I've worked across a few different sectors, teams, tech-stacks etc and started to think about the patterns I think great teams follow.
Linting
To ensure consistency, performance and clarity across a codebase - it's normally linted to some level. Bonus points if the build system automatically fixes common linting errors.
Fast, non-fragile pipelines
When you either merge your feature branch, or push into master - you have fast CI/CD pipelines that don't regularly break/hang.
Automated testing
Normally as part of your pipeline, you have a host of unit and integration tests that run, and place a comment on the Merge Request if appropriate.
Pre-push checks
For smaller non-test related checks, you may have pre-push checks that ensure your commit message follow a certain pattern/references a ticket etc
Unit tests
Most of the significant helper functions/core part of your codebase has fast, useful unit tests - with edge cases considered - that're updated.
Warnings flagged on problem files
If you have files that a lot of your codebase relies on, you can automatically email people (seniors?) based on these files being changed. Just to ensure test scope is correct, or that the solution is in the right file for example.
Easy to deploy
You can quickly and simply deploy to test on an environment.
Easy to fiddle the code
You don't have to run 5 different repo's at once - with hard to set-up steps, to start debugging on live/uat/dev.
Fast builds
Your build system takes less than 1 minute.
Modular
You have correctly modularised, and seperated out your code.
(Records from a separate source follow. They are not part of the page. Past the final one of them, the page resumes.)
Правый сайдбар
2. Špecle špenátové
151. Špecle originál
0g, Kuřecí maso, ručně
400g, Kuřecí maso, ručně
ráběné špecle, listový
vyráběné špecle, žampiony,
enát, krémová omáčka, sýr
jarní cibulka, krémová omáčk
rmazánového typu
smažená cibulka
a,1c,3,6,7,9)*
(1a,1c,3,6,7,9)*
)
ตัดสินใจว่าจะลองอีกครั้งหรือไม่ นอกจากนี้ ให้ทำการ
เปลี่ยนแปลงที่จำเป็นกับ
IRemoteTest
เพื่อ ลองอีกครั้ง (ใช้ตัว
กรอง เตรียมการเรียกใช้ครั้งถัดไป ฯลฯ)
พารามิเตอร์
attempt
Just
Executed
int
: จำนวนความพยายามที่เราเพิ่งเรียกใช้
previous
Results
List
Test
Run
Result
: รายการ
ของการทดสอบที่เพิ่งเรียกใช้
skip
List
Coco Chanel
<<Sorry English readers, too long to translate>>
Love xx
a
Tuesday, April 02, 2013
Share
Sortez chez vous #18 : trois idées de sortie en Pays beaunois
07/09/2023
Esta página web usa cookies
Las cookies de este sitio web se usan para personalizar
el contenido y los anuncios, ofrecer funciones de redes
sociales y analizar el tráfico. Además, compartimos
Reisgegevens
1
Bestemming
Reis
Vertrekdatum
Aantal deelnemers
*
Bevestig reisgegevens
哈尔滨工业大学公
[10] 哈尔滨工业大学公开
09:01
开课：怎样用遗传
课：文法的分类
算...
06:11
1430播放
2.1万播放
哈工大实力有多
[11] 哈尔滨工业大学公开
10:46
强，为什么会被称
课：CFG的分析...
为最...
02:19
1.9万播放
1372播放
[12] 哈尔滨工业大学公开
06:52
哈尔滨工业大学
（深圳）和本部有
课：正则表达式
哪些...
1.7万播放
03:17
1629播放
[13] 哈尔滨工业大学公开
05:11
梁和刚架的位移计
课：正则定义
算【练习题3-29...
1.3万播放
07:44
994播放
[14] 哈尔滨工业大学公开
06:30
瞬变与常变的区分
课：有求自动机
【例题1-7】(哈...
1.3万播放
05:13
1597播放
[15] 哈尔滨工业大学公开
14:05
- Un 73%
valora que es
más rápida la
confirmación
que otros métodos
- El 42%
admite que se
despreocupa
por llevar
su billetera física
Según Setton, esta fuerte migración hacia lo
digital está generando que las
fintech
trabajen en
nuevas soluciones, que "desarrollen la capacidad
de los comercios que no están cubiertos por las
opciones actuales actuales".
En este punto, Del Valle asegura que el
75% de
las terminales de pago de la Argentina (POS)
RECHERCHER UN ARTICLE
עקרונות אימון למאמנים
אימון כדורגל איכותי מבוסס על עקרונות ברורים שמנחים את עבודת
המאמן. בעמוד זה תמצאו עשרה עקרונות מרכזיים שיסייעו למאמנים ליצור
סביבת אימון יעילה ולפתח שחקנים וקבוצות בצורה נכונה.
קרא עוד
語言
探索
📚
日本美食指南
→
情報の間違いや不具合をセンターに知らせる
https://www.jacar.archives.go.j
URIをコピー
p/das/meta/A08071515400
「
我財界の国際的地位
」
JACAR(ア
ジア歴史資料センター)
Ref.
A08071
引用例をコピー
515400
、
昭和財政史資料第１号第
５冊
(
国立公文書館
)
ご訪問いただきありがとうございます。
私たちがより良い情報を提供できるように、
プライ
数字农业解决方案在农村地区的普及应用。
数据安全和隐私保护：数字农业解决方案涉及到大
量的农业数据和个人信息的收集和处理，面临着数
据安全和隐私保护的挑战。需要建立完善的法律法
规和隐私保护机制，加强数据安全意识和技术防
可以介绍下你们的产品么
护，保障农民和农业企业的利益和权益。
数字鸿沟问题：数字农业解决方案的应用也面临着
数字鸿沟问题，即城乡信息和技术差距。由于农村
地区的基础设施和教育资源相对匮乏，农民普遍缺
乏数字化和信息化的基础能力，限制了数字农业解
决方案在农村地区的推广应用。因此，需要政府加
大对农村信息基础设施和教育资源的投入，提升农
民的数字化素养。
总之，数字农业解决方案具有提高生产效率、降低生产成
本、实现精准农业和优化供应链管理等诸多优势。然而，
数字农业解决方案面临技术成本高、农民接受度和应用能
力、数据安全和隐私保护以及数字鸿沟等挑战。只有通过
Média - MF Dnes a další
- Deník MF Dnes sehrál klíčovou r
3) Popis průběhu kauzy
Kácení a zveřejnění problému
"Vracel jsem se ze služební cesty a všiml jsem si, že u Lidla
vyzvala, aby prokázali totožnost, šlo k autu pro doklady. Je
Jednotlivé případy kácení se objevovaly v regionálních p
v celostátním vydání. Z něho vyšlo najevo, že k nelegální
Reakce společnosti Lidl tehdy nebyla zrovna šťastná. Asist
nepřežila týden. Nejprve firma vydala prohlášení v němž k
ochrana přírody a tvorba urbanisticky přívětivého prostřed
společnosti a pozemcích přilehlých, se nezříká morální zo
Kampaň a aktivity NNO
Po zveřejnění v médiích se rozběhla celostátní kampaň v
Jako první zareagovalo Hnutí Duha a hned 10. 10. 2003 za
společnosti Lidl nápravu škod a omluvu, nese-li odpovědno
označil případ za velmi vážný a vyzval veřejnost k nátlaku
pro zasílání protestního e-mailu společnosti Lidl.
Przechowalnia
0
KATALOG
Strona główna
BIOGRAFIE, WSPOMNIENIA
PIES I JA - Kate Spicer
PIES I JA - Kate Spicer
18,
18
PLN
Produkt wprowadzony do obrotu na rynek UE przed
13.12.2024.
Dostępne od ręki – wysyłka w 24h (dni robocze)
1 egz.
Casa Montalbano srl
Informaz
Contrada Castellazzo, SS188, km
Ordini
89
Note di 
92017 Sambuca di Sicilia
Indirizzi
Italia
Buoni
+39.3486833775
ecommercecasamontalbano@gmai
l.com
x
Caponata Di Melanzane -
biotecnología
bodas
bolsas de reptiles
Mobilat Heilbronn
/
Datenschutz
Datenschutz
Whether you use a microservice/microfrontend or similar - your code is clearly split and divided. Sensible folder structure and file organisation.
Sensible automations This depends on the company, but manual repeated tasks are targeted with automations. I've seen systems that automatically rollback code if logging (front-end or back-end) suddenly spikes on a code release. I've seen releases get automated to save time. I've seen kubernetes being used because developers kept getting called out at early hours to ssh onto boxes and restart them.
Sensible logging
Logging can be an anti-pattern- but sensible logs in the front-end and back-end can also help you triage issues, and understand how many customers are facing errors. Helps you to see if you're getting "better" or "worse" over time.
Address technical debt
The team is able to advocate for technical debt to be removed, rather than only ever writing new code.
Regressions
There are regressions conducted on each release to ensure big items (log in etc) aren't broken - either manual or test-automations.
Enough test environments
You don't have developers tripping over environments, and wiping one anothers code off the env. Normally looks something like: devtest, uat, preprod and prod.
Perf testing considered
Huge catch-all, but performance in the front-end and back-end is considered and measured.
Useful 1:1's to help you grow
There are good and bad 1:1 meetings. Good one's help you learn, grow as a developer and talk about your progression. Bad one's aren't worth attending.
A good way to unblock
If someone gets stuck, there is a recognised way to unblock. Whether you just slack your Senior/Tech buddy or drop a message in a "help" channel - and someone can either pair with you, or rubber duck you to a solution.
Good documentation
Documentation is considered, written and edited. Documentation forms part of the description of "done".
Version control
Version control is used effectively. You are able to view old versions and new versions of code on production to understand when issues may have been introduced - like a manifest editor.
Code re-use libraries
Code re-use is considered, and there are shared code libraries where necessary.
Test harnesses, mocked scenarios
Mocking can be super fragile, so taken with a grain of salt here. But scenarios can be mocked in a test harness or storybook - to view different permutations/edge cases.
Good onboarding
This final step comes about when everything else is done well, but onboarding is considered and criticism taken on-board. The codebases are painless to set up (containerised?) - and have as much automated as possible. You're given a tech buddy to ask questions to if you get stuck.